Comb the records below for the string "logic" and copy each line where it turns up.

+++ Dataset records +++

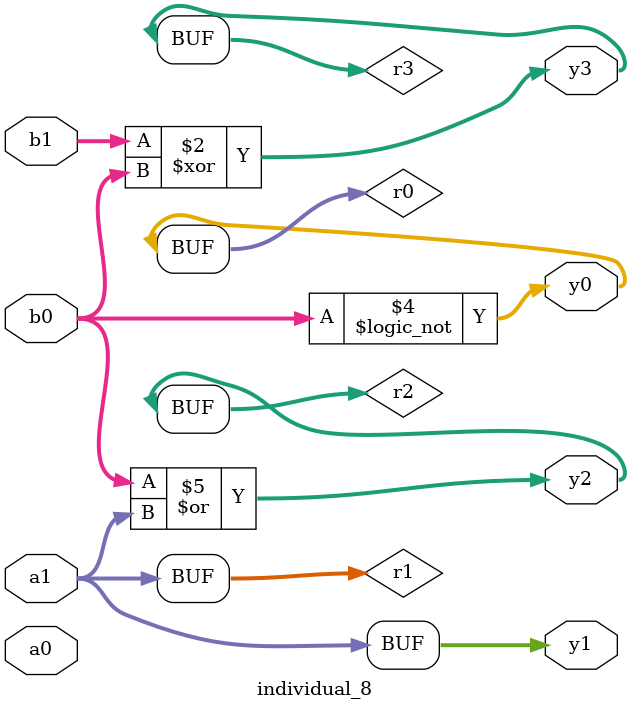
<source format=sv>
module individual_8(input logic [15:0] a1, input logic [15:0] a0, input logic [15:0] b1, input logic [15:0] b0, output logic [15:0] y3, output logic [15:0] y2, output logic [15:0] y1, output logic [15:0] y0);
logic [15:0] r0, r1, r2, r3; 
 always@(*) begin 
	 r0 = a0; r1 = a1; r2 = b0; r3 = b1; 
 	 r3  ^=  r2 ;
 	 r0  |=  a0 ;
 	 r0 = ! r2 ;
 	 r2  |=  r1 ;
 	 y3 = r3; y2 = r2; y1 = r1; y0 = r0; 
end
endmodule
</source>
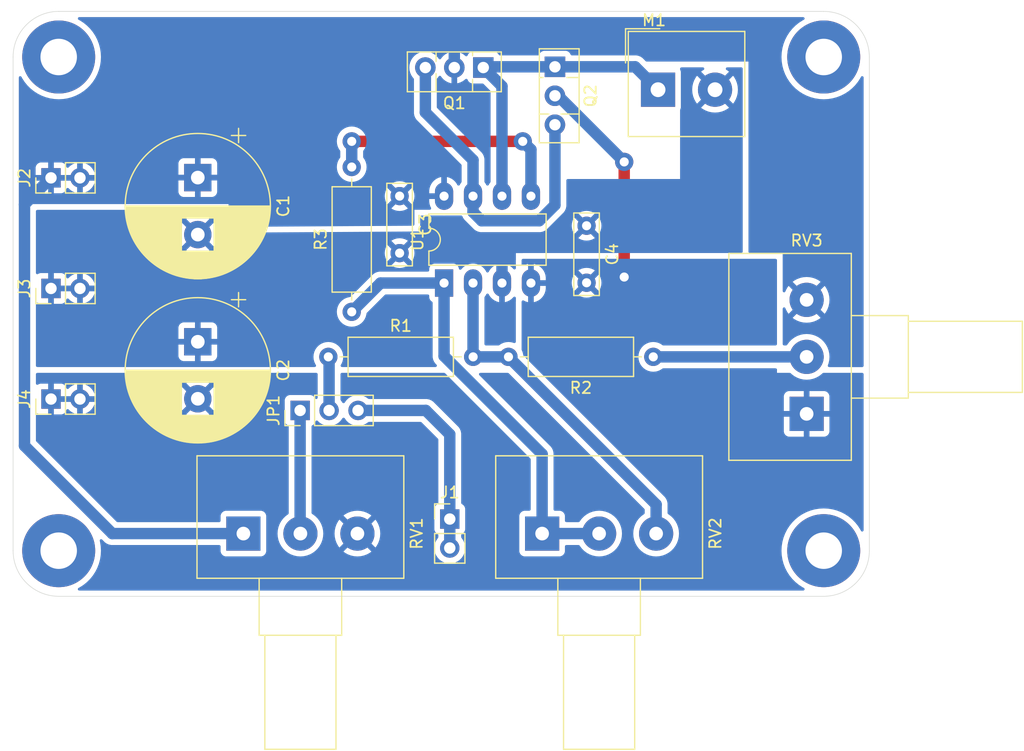
<source format=kicad_pcb>
(kicad_pcb
	(version 20240108)
	(generator "pcbnew")
	(generator_version "8.0")
	(general
		(thickness 1.6)
		(legacy_teardrops no)
	)
	(paper "A")
	(title_block
		(title "Opamp Motor Position Control")
		(company "Perry Leuams")
	)
	(layers
		(0 "F.Cu" signal)
		(31 "B.Cu" signal)
		(32 "B.Adhes" user "B.Adhesive")
		(33 "F.Adhes" user "F.Adhesive")
		(34 "B.Paste" user)
		(35 "F.Paste" user)
		(36 "B.SilkS" user "B.Silkscreen")
		(37 "F.SilkS" user "F.Silkscreen")
		(38 "B.Mask" user)
		(39 "F.Mask" user)
		(40 "Dwgs.User" user "User.Drawings")
		(41 "Cmts.User" user "User.Comments")
		(42 "Eco1.User" user "User.Eco1")
		(43 "Eco2.User" user "User.Eco2")
		(44 "Edge.Cuts" user)
		(45 "Margin" user)
		(46 "B.CrtYd" user "B.Courtyard")
		(47 "F.CrtYd" user "F.Courtyard")
		(48 "B.Fab" user)
		(49 "F.Fab" user)
		(50 "User.1" user)
		(51 "User.2" user)
		(52 "User.3" user)
		(53 "User.4" user)
		(54 "User.5" user)
		(55 "User.6" user)
		(56 "User.7" user)
		(57 "User.8" user)
		(58 "User.9" user)
	)
	(setup
		(pad_to_mask_clearance 0)
		(allow_soldermask_bridges_in_footprints no)
		(aux_axis_origin 77.5 75.9)
		(pcbplotparams
			(layerselection 0x0001000_fffffffe)
			(plot_on_all_layers_selection 0x0000000_00000000)
			(disableapertmacros no)
			(usegerberextensions no)
			(usegerberattributes yes)
			(usegerberadvancedattributes yes)
			(creategerberjobfile yes)
			(dashed_line_dash_ratio 12.000000)
			(dashed_line_gap_ratio 3.000000)
			(svgprecision 4)
			(plotframeref no)
			(viasonmask no)
			(mode 1)
			(useauxorigin yes)
			(hpglpennumber 1)
			(hpglpenspeed 20)
			(hpglpendiameter 15.000000)
			(pdf_front_fp_property_popups yes)
			(pdf_back_fp_property_popups yes)
			(dxfpolygonmode yes)
			(dxfimperialunits yes)
			(dxfusepcbnewfont yes)
			(psnegative no)
			(psa4output no)
			(plotreference yes)
			(plotvalue yes)
			(plotfptext yes)
			(plotinvisibletext no)
			(sketchpadsonfab no)
			(subtractmaskfromsilk no)
			(outputformat 1)
			(mirror no)
			(drillshape 0)
			(scaleselection 1)
			(outputdirectory "gerber/")
		)
	)
	(net 0 "")
	(net 1 "+12V")
	(net 2 "GND")
	(net 3 "-12V")
	(net 4 "/Vext")
	(net 5 "Net-(JP1-A)")
	(net 6 "/Vset")
	(net 7 "Net-(M1-+)")
	(net 8 "Net-(Q1-B)")
	(net 9 "Net-(U1A--)")
	(net 10 "/Vsense")
	(net 11 "Net-(R3-Pad1)")
	(net 12 "Net-(U1B-+)")
	(footprint "Potentiometer_THT:Potentiometer_Alps_RK163_Single_Horizontal" (layer "F.Cu") (at 148.1 112.2 180))
	(footprint "Package_TO_SOT_THT:TO-126-3_Vertical" (layer "F.Cu") (at 119.74 81.825 180))
	(footprint "TerminalBlock_Altech:Altech_AK100_1x02_P5.00mm" (layer "F.Cu") (at 135.0675 83.7675))
	(footprint "Capacitor_THT:C_Rect_L7.0mm_W2.0mm_P5.00mm" (layer "F.Cu") (at 112.4 93.1 -90))
	(footprint "Connector_PinHeader_2.54mm:PinHeader_1x03_P2.54mm_Vertical" (layer "F.Cu") (at 103.675 111.9 90))
	(footprint "Connector_PinHeader_2.54mm:PinHeader_1x02_P2.54mm_Vertical" (layer "F.Cu") (at 81.825 101.2 90))
	(footprint "Package_TO_SOT_THT:TO-126-3_Vertical" (layer "F.Cu") (at 126.025 81.76 -90))
	(footprint "MountingHole:MountingHole_3.2mm_M3_Pad_TopBottom" (layer "F.Cu") (at 149.6 80.9))
	(footprint "MountingHole:MountingHole_3.2mm_M3_Pad_TopBottom" (layer "F.Cu") (at 82.5 80.9))
	(footprint "Potentiometer_THT:Potentiometer_Alps_RK163_Single_Horizontal" (layer "F.Cu") (at 124.9 122.7 90))
	(footprint "Resistor_THT:R_Axial_DIN0309_L9.0mm_D3.2mm_P12.70mm_Horizontal" (layer "F.Cu") (at 106.15 107.2))
	(footprint "Capacitor_THT:CP_Radial_D12.5mm_P5.00mm" (layer "F.Cu") (at 94.7 105.876041 -90))
	(footprint "MountingHole:MountingHole_3.2mm_M3_Pad_TopBottom" (layer "F.Cu") (at 82.5 124.2))
	(footprint "Resistor_THT:R_Axial_DIN0309_L9.0mm_D3.2mm_P12.70mm_Horizontal" (layer "F.Cu") (at 108.2 103.25 90))
	(footprint "Capacitor_THT:CP_Radial_D12.5mm_P5.00mm" (layer "F.Cu") (at 94.7 91.476041 -90))
	(footprint "Resistor_THT:R_Axial_DIN0309_L9.0mm_D3.2mm_P12.70mm_Horizontal" (layer "F.Cu") (at 134.65 107.2 180))
	(footprint "MountingHole:MountingHole_3.2mm_M3_Pad_TopBottom" (layer "F.Cu") (at 149.6 124.2))
	(footprint "Connector_PinHeader_2.54mm:PinHeader_1x02_P2.54mm_Vertical" (layer "F.Cu") (at 81.825 110.9 90))
	(footprint "Capacitor_THT:C_Rect_L7.0mm_W2.0mm_P5.00mm" (layer "F.Cu") (at 128.8 95.7 -90))
	(footprint "Potentiometer_THT:Potentiometer_Alps_RK163_Single_Horizontal" (layer "F.Cu") (at 98.7 122.7 90))
	(footprint "Connector_PinHeader_2.54mm:PinHeader_1x02_P2.54mm_Vertical" (layer "F.Cu") (at 116.8 121.425))
	(footprint "Package_DIP:DIP-8_W7.62mm_LongPads" (layer "F.Cu") (at 116.3 100.725 90))
	(footprint "Connector_PinHeader_2.54mm:PinHeader_1x02_P2.54mm_Vertical" (layer "F.Cu") (at 81.825 91.5 90))
	(gr_line
		(start 153.6 124.2)
		(end 153.6 80.9)
		(stroke
			(width 0.05)
			(type default)
		)
		(layer "Edge.Cuts")
		(uuid "0125184c-50ad-48dd-8efc-e1b39b1be8f8")
	)
	(gr_arc
		(start 82.5 128.2)
		(mid 79.671573 127.028427)
		(end 78.5 124.2)
		(stroke
			(width 0.05)
			(type default)
		)
		(layer "Edge.Cuts")
		(uuid "3c7c7872-9906-4cfc-a2d4-0073a17fe3bd")
	)
	(gr_arc
		(start 149.6 76.9)
		(mid 152.428427 78.071573)
		(end 153.6 80.9)
		(stroke
			(width 0.05)
			(type default)
		)
		(layer "Edge.Cuts")
		(uuid "462fe155-054b-4394-b175-ce380b6d3b91")
	)
	(gr_line
		(start 78.5 80.9)
		(end 78.5 124.2)
		(stroke
			(width 0.05)
			(type default)
		)
		(layer "Edge.Cuts")
		(uuid "5418e75f-5498-4bcb-9879-8ad3569f2727")
	)
	(gr_line
		(start 149.6 76.9)
		(end 82.5 76.9)
		(stroke
			(width 0.05)
			(type default)
		)
		(layer "Edge.Cuts")
		(uuid "84cef504-f1f3-4af3-9760-58691df54a83")
	)
	(gr_line
		(start 82.5 128.2)
		(end 149.6 128.2)
		(stroke
			(width 0.05)
			(type default)
		)
		(layer "Edge.Cuts")
		(uuid "86c07dd9-5f09-4b7b-8c6c-95a2f10d7030")
	)
	(gr_arc
		(start 153.6 124.2)
		(mid 152.428427 127.028427)
		(end 149.6 128.2)
		(stroke
			(width 0.05)
			(type default)
		)
		(layer "Edge.Cuts")
		(uuid "94949715-e139-4da8-a2f5-5d20b53208cd")
	)
	(gr_arc
		(start 78.5 80.9)
		(mid 79.671573 78.071573)
		(end 82.5 76.9)
		(stroke
			(width 0.05)
			(type default)
		)
		(layer "Edge.Cuts")
		(uuid "b9d9ad13-9a6f-4b0a-be8f-7adf709836df")
	)
	(segment
		(start 87.2 122.7)
		(end 79.5 115)
		(width 1)
		(layer "B.Cu")
		(net 1)
		(uuid "12e3f61d-a76e-4ae8-81db-c08fd8e10aba")
	)
	(segment
		(start 98.7 122.7)
		(end 87.2 122.7)
		(width 1)
		(layer "B.Cu")
		(net 1)
		(uuid "22e6e5
... [102079 chars truncated]
</source>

+++

*Finished task:*
module individual_8(input logic [15:0] a1, input logic [15:0] a0, input logic [15:0] b1, input logic [15:0] b0, output logic [15:0] y3, output logic [15:0] y2, output logic [15:0] y1, output logic [15:0] y0);
logic [15:0] r0, r1, r2, r3; 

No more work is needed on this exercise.